The first organizational meeting
Following the formation of a corporation, the incorporator must hold a meeting to approve the by-laws and elect the directors. In the beginning, there can be one or more incorporators. The incorporator is the first shareholder that the corporation will have.
If there are more than one incorporators they can meet in person or by means of a call conference. If they decide to meet in person, the meeting can be held in New York or any other place as it is agreed to. If the meeting will be held at a place other than the principal office of the corporation, proper notice must be given, at least five days before the date of the meeting. Once the directors have been elected and the by-laws have been approved, the incorporator has no further duties.
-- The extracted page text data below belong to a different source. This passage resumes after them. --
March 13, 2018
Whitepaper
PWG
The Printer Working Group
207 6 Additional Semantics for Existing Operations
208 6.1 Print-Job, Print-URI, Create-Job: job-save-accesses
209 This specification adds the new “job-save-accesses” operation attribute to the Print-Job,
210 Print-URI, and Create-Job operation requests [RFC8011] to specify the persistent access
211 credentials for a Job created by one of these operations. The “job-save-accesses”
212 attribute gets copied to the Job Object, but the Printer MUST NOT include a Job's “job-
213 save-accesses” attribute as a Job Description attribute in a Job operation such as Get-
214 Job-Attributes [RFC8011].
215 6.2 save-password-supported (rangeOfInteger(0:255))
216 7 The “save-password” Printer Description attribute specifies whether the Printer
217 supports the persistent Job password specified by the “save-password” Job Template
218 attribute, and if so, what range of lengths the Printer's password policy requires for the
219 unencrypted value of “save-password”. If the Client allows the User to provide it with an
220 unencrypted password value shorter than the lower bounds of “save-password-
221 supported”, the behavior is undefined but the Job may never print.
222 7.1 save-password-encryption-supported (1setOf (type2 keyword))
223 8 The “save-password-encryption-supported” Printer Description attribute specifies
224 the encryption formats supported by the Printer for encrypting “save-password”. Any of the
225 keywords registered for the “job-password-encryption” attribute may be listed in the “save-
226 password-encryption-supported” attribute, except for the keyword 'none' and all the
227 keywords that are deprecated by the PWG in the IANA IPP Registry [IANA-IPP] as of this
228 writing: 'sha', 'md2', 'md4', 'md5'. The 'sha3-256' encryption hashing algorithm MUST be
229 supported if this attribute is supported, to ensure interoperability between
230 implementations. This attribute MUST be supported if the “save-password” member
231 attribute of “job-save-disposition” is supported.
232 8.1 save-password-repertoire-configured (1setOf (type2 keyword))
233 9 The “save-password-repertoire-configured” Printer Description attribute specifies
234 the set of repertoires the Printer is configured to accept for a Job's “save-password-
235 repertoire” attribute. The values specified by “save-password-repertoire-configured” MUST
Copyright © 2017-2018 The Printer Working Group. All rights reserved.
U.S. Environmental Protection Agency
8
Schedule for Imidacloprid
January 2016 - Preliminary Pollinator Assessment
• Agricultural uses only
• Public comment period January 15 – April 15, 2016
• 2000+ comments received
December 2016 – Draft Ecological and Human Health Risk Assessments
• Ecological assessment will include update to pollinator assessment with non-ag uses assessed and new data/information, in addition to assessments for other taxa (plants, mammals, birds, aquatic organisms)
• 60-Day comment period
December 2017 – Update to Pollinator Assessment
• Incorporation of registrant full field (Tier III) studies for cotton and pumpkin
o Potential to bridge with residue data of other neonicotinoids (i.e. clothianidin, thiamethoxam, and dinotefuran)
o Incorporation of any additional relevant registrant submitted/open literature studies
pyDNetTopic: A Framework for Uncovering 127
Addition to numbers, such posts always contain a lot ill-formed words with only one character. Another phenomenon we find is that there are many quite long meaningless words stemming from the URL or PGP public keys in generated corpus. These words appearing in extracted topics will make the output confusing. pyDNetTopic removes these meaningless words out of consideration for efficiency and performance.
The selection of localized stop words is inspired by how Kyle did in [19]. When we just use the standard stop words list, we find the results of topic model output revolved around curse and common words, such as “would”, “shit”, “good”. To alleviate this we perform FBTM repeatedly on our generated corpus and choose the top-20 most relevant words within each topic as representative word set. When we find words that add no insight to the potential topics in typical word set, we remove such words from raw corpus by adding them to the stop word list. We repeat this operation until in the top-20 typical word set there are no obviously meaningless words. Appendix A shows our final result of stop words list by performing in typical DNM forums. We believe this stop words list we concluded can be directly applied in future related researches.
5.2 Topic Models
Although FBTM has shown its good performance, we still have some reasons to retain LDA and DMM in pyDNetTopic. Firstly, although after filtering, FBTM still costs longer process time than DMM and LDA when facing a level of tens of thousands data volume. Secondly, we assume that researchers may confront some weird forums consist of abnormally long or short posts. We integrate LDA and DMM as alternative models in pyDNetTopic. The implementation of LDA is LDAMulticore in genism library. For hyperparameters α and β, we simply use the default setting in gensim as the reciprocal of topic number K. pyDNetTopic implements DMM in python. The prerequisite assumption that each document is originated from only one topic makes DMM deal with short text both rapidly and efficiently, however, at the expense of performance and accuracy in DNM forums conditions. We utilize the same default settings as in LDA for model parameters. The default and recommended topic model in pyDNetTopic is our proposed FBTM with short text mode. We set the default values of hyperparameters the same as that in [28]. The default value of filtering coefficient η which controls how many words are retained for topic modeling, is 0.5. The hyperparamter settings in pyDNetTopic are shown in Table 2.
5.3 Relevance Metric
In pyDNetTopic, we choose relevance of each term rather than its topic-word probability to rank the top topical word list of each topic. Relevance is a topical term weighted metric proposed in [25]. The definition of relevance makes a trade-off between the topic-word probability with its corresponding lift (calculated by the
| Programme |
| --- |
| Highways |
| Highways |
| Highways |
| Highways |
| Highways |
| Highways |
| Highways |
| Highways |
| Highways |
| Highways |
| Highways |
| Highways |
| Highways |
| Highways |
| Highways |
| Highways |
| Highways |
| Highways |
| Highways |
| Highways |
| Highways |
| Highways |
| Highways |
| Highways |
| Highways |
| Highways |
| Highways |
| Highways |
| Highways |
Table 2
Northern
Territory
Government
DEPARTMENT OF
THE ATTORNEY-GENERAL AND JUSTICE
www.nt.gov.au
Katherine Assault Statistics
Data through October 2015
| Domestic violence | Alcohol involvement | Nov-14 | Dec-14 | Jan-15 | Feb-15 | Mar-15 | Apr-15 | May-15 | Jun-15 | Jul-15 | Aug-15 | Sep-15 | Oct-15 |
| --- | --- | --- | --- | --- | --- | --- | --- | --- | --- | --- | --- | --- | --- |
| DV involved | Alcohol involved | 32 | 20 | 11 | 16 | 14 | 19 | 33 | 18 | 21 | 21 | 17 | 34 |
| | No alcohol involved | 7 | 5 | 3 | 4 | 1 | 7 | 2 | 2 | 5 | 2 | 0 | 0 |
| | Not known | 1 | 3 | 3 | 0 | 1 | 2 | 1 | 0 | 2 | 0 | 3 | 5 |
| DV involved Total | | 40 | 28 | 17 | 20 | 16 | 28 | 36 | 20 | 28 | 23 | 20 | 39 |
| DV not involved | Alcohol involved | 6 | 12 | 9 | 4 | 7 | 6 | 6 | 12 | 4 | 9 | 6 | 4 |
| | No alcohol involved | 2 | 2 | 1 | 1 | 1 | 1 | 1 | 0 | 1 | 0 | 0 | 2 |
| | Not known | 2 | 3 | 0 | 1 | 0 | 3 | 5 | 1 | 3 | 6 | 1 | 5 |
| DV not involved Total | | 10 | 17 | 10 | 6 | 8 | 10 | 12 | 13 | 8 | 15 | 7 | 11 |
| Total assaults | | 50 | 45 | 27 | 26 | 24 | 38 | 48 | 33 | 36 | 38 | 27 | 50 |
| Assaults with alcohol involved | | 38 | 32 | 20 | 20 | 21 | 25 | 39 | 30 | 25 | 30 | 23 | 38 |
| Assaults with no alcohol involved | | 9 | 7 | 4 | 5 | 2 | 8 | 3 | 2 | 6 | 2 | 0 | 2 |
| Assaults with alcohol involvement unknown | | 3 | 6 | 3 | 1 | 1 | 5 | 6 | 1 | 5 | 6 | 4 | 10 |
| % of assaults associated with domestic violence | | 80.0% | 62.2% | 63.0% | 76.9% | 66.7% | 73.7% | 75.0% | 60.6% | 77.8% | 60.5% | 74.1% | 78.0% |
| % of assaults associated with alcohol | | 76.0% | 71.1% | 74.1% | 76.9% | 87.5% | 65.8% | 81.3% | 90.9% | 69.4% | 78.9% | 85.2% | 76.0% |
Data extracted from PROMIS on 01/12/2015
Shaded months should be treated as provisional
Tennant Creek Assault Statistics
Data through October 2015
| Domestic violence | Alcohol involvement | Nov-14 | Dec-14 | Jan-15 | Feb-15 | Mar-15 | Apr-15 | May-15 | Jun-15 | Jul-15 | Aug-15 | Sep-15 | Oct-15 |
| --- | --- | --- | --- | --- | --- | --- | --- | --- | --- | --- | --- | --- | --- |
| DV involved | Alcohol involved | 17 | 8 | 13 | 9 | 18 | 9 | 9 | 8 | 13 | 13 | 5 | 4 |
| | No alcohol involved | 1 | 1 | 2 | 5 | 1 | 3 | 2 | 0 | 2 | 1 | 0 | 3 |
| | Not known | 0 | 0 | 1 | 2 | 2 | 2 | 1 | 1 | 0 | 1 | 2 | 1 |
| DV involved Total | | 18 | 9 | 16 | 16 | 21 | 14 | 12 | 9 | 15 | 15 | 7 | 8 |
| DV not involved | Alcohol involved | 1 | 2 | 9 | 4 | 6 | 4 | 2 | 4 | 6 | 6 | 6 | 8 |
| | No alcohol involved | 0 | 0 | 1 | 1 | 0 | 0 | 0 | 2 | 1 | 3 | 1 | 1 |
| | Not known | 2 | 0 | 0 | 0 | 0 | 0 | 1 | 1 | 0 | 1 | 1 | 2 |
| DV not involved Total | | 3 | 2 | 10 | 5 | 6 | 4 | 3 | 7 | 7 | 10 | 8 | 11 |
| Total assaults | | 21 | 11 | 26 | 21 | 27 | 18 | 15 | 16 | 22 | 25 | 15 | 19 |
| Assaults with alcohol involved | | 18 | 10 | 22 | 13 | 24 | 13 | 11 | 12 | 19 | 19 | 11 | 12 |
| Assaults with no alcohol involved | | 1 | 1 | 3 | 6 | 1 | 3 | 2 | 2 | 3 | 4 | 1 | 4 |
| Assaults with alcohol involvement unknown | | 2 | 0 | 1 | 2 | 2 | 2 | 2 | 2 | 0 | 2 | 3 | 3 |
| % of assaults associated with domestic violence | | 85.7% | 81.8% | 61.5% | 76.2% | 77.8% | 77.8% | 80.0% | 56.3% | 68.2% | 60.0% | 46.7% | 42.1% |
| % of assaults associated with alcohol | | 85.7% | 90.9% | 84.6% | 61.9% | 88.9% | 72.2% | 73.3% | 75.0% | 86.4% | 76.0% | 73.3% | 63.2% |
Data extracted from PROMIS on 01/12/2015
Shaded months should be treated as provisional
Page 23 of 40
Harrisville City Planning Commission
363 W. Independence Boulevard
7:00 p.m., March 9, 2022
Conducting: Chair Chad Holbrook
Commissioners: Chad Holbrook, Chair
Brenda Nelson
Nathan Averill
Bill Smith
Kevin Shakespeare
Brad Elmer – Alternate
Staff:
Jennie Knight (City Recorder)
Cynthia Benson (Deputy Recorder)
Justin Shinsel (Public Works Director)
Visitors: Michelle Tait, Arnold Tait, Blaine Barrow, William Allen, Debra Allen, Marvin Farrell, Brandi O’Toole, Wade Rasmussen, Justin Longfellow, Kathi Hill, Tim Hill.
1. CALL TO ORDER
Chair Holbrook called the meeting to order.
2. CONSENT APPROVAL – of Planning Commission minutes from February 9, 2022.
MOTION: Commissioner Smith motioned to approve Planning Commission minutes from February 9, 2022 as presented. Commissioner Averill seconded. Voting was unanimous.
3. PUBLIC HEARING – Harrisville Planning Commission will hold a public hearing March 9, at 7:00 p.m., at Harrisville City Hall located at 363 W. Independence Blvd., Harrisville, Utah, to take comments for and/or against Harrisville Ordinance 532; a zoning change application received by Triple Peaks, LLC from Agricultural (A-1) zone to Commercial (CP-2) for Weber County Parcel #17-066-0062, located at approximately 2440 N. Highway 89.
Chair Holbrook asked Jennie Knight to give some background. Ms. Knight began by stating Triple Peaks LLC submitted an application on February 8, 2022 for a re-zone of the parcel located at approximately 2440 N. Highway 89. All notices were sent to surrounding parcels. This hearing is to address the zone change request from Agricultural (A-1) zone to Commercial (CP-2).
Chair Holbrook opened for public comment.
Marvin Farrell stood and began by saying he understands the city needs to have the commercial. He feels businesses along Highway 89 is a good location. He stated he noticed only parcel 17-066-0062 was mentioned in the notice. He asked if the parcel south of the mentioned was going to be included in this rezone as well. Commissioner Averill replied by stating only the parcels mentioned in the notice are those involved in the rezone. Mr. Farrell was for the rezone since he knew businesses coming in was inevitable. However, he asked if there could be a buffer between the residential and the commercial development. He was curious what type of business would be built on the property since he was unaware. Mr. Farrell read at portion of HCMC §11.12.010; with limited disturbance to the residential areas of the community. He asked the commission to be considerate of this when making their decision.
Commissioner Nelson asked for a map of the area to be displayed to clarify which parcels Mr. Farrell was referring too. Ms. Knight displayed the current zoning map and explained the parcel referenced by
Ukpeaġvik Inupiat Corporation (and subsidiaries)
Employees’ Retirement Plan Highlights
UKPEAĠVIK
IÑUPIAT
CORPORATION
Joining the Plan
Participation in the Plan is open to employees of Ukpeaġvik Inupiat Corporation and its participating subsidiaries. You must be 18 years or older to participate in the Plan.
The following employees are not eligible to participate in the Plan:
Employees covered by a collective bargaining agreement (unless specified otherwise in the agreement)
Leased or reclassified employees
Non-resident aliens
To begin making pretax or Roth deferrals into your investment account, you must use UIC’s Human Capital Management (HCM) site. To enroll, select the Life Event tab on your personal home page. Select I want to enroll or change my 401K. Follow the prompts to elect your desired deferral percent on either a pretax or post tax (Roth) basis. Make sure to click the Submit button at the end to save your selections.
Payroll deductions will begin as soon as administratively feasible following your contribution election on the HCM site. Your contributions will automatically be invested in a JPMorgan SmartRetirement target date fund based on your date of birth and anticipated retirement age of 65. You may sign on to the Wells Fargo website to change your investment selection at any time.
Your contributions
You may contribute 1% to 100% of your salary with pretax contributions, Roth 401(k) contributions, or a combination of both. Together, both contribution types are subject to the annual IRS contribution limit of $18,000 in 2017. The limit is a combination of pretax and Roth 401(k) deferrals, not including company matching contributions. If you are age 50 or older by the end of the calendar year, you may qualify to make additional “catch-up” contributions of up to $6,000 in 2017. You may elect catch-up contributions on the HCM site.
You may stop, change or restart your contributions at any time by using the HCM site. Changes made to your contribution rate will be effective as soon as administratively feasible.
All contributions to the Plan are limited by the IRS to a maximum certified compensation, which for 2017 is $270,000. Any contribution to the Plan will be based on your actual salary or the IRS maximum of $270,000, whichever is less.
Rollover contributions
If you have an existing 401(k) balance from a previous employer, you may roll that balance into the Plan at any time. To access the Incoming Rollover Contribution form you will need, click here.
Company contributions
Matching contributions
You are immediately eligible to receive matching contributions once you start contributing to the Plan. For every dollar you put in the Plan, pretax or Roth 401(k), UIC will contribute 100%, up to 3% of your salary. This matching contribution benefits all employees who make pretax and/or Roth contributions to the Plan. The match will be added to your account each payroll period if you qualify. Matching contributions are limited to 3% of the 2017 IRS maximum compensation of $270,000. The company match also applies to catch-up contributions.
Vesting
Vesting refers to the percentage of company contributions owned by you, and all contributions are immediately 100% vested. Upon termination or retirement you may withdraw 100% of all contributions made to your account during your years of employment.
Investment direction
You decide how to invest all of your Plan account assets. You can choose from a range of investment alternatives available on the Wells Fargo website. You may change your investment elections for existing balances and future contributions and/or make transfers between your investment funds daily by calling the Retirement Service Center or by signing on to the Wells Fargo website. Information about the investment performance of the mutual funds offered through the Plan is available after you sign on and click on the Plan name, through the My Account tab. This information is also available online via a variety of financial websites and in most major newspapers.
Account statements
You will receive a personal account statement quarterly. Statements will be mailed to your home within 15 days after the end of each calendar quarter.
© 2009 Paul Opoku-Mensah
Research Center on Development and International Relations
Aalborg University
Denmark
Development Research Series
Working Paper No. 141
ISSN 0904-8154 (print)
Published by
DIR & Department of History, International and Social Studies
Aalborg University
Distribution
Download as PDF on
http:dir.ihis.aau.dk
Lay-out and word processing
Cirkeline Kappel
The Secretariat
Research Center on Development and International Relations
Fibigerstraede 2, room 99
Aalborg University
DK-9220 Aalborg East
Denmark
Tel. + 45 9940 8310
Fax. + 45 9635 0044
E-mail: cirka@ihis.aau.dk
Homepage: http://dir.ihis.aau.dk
If the business is an LLC the first meeting will be held to decide whether the entity will be managed by its members or by executives elected by the members. In addition to that, the LLC members will need to adopt an operating agreement. The by-laws or the operating agreement set the rules of the internal affairs of the corporate entity, i.e. conflict of interests rules, voting, decision-making powers provided to directors, fiscal year, sale of shares, preference rights, among others.
The first meeting by the Board of Directors or the Managers of the LLC
The entity's existence is independent and separate from its members or shareholders. Thus, following the formation of the entity, its directors or managers may be interested in meeting to take other important decisions.
1. Ratification of the actions of the incorporator
All contracts or agreements entered into by the incorporator, before the entity is created, have no legal consequence for the corporate entity. This means that the entity has no duties or rights in regard to those transactions. Accordingly, once a corporate entity has been created, any contracts or agreements entered into on its behalf must be ratified. By reviewing and ratifying the actions of the incorporator the directors will make sure that all transactions are valid, there are no deficient authorizations and there will not be grounds for breach of contract allegations.
2. Initial resolutions
There may be issues that only come up at the beginning of the formation of an entity and which do not need to be part of the by-laws. To resolve those issues, directors can make initial resolutions memorialized in writing. These resolutions have no special formalities. However, it is important to keep in mind that all decisions made by the board are memorialized, so that directors, officers, or managers are held accountable according to their fiduciary duties.
3. Electing a fiscal year
A major decision that the board makes is electing a fiscal year. This decision will affect the entity's books as well as its tax and its financial obligations. A good choice will require, on the one hand, to understand that the IRS and other collecting agencies constantly require information about the company's fiscal years. In most cases, it is the entity's obligation to decide whether the fiscal year will be the calendar year or another. On the other hand, the election of the fiscal year usually involves the participation of accountants, a tax attorney, and financial advisors who understand the business that will be carried out by the entity.
4. The compensation of officers and other executives
Finally, during the initial meetings, the Board will be focused on assigning many roles and jobs, so that the company can start operations soon. As part of that process, the Board needs to decide the compensation and the contractual terms upon which officers and other executives will perform. Unlike other kinds of roles, which can change hand more easily, officers and executives are usually elected considering their years of experience, special qualifications, managerial skills, among others. Thus, defining the terms of officers and executives is something that the Board should do as soon as possible, once the corporate entity has been established.